Two adjustments were made to the labour market parameters. The first raised the average growth in labour productivity to 1.75% from 1.50% per year. This, as expected, reduces the projected mean ratio of social expenditure, from 31.0% to 28.7% by 2051. Details are given the final column of Table 6. In the second case higher rates of female labour force participation were used. All female rates were increased to match those of the males (where male rates were higher), with the exception that for women between 20 and 29 their participation rates were held at a maximum of 90% of the male rates for those age groups. The results are also shown in Table 6, where it can be seen that the higher participation resulted in only a modest and statistically insignificant decline in the mean projected share of social expenditure in GDP.

5.3  Changes in Standard Deviations of Social Expenditures

The standard deviations of the growth rates of major categories of social expenditure were estimated from historical data, as discussed earlier (see Table 1). Their size reflects considerable uncertainty. They contribute significantly to the overall confidence band around social expenditure projections. By 2051, the 5 and 95 percentile bands around the mean estimate of 31.0% are from 21.1% to 44.7%. To explore what would happen if the variability in social expenditure programmes were lower in the future, two sets of simulations were made.
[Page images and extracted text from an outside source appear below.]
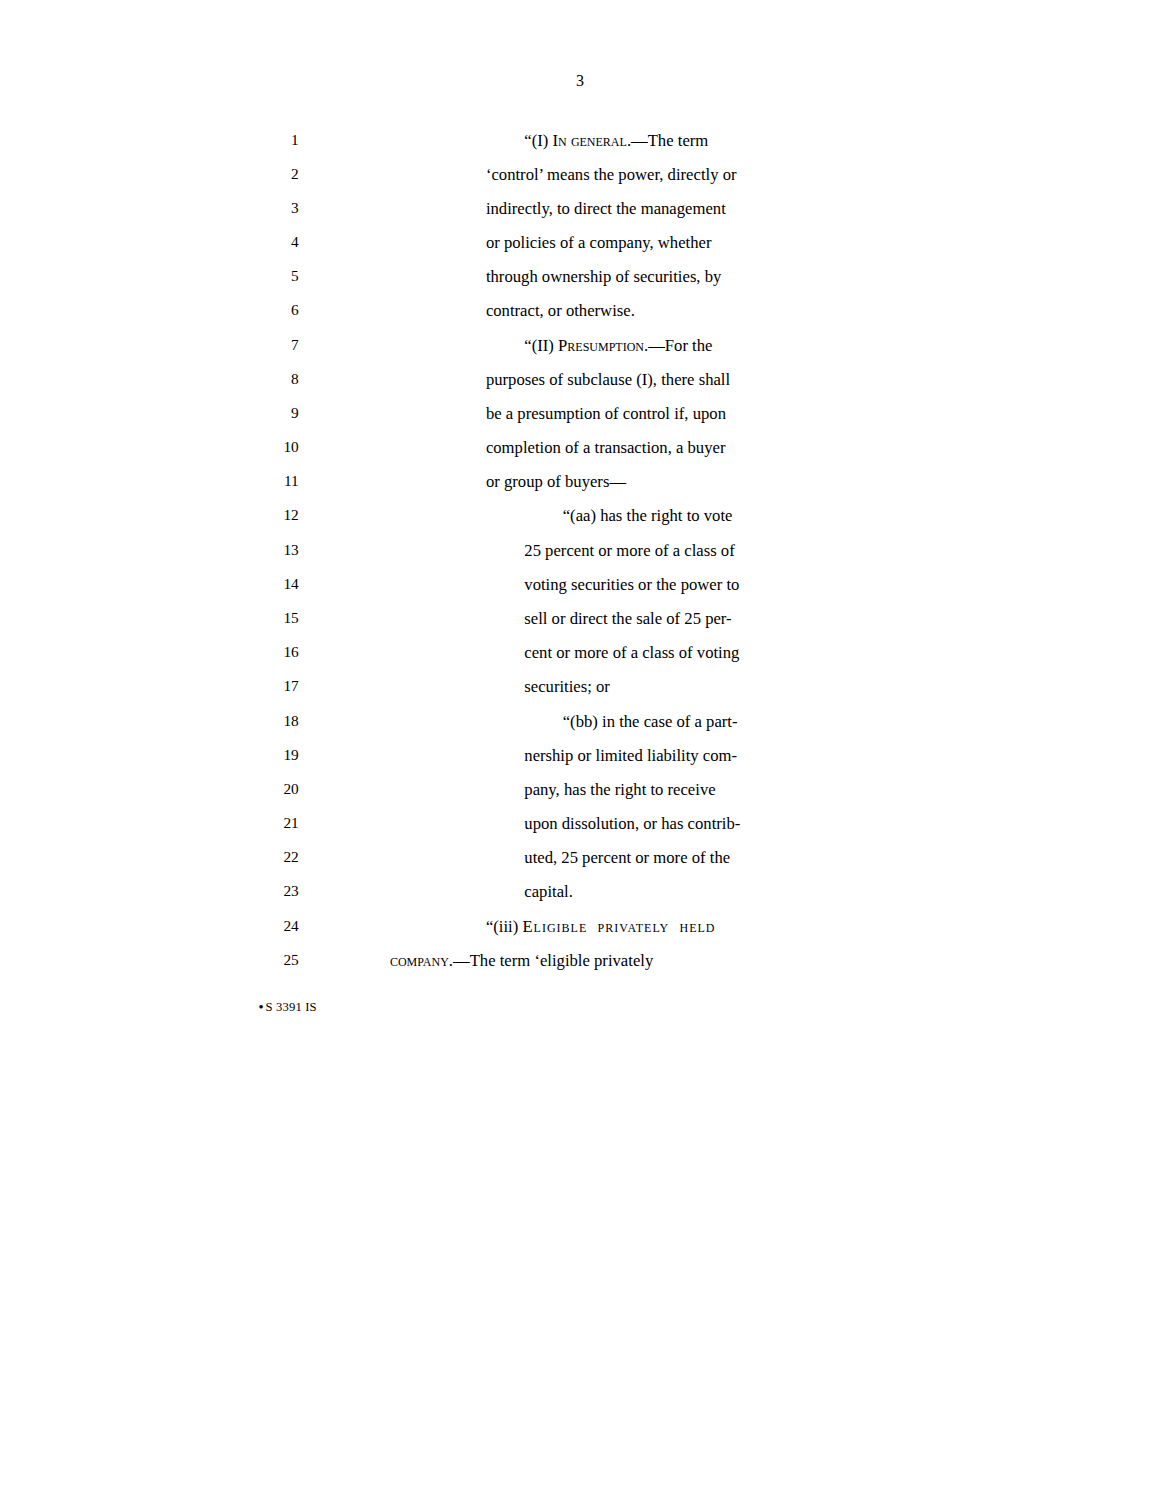3
| 1 | “(I) In general .—The term |
| 2 | ‘control’ means the power, directly or |
| 3 | indirectly, to direct the management |
| 4 | or policies of a company, whether |
| 5 | through ownership of securities, by |
| 6 | contract, or otherwise. |
| 7 | “(II) Presumption .—For the |
| 8 | purposes of subclause (I), there shall |
| 9 | be a presumption of control if, upon |
| 10 | completion of a transaction, a buyer |
| 11 | or group of buyers— |
| 12 | “(aa) has the right to vote |
| 13 | 25 percent or more of a class of |
| 14 | voting securities or the power to |
| 15 | sell or direct the sale of 25 per- |
| 16 | cent or more of a class of voting |
| 17 | securities; or |
| 18 | “(bb) in the case of a part- |
| 19 | nership or limited liability com- |
| 20 | pany, has the right to receive |
| 21 | upon dissolution, or has contrib- |
| 22 | uted, 25 percent or more of the |
| 23 | capital. |
| 24 | “(iii) Eligible privately held |
| 25 | company .—The term ‘eligible privately |
•S 3391 IS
For the first simulation, all the standard deviations were set to zero; this provides a useful point of comparison since the variation arises entirely from demographic and labour market distributions. In the second simulation, the standard deviations were reduced by 50 percent.

The effects on the final distributions of social expenditures are shown in Table 7. When the standard deviations of social expenditures are set to zero, the 5 and 95 percentile bands for the ratio of social expenditure to GDP in 2051 are reduced to 25.3% to 37.4%. The confidence intervals therefore remain substantial, reflecting the high standard deviations on participation and unemployment rates.

Table 7- Projected social expenditure ratios for different standard deviations
    Historical SD SD set to Zeroa SD set to 50 %
2011 Mean 23.1 23.1 23.1
SD 2.1 1.2 1.5
5 %ile 20.0 21.2 20.8
95 %ile 26.8 25.2 25.6
2031 Mean 29.5 29.5 29.5
SD 5.3 2.7 3.5
5 %ile 22.1 25.3 24.2
95 %ile 39.0 34.2 35.5
2051 Mean 31.0 30.9 30.9
SD 7.5 3.7 4.8
5 %ile 21.1 25.3 23.7
95 %ile 44.7 37.4 39.3

Note: a Variability only contributed by population, labour force participation rate, unemployment rates and productivity

Notes

  • [30]The migrants are assumed immediately to take on the demographic and other characteristics of the NZ population. For an extensive analysis of slower assimilation in the Australian context, using a decomposition of the population, see Alvarado and Creedy (1998).